Three health systems are joining a federally-funded project aimed at developing an mHealth platform that can continuously track COVID-19 patients at home and notify care providers the moment their vital signs trend downward.
Intermountain Healthcare Utah, the University of Texas Health Science Center at Houston and Rush University Medical Center in Chicago are joining phase II of the DeCODe (Detection of COVID-19 Decompensation) study, which aims to develop an AI-based COVID-19 digital biomarker. The first phase of the study, funded by the National Institutes of Health’s National Institute for Biomedical Imaging and Bioengineering and the National Cancer Institute, was launched in 2020 by physIQ and the University of Illinois Hospital and Health Sciences System.
The project aims to create an mHealth tool, contained in a wearable, that will allow care providers to continuously track COVID-19 patients in a remote patient monitoring program, allowing them to spot patients in decline as soon as or even before that decline actually happens. It would also help in care management for those with long-term symptoms, known as long-haulers.
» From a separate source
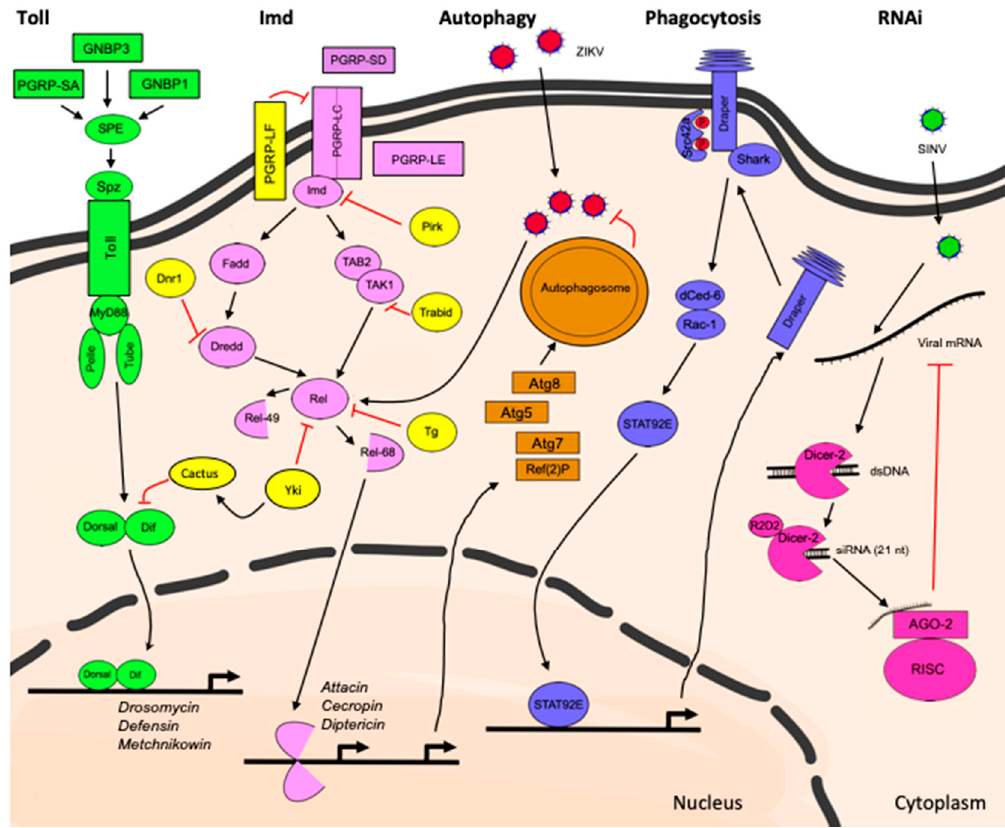
Figure 1. Innate immune pathways activated in the Drosophila brain following injury, infection and neurodegenerative disease.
Whereas the first phase involved 400 patients, phase II will involve 1,200 patients from a larger, more diverse population.
“The COVID-19 pandemic has resulted in significant morbidity and mortality of our patients,” Yanina A. Purim-Shem-Tov, MD, MS, senior medical director of clinical practice and an associate professor at Rush Medical College’s Department of Emergency Medicine, said in a press release. “It is imperative that we are able to detect a patient’s clinical decline before it is too late.”
The project is one of dozens using connected health tools and platforms to identify and treat patients with COVID-19, and which could be used post-pandemic to treat others. In this case, researchers are hoping to develop an RPM tool that would allow providers to intervene more quickly to help patients with a wide variety of health concerns.
“This work has huge implications well beyond just improving the care of individuals suffering from COVID-19, but anybody experiencing, or at risk for, an inflammatory reaction including those due to all infections, autoimmune conditions, and resulting from a range of therapeutic interventions from vaccines to cancer therapies,” Steve Steinhubl, MD, physIQ’s Chief Medical Officer and director of digital medicine at the Scripps Research Translational Institute, said in the release.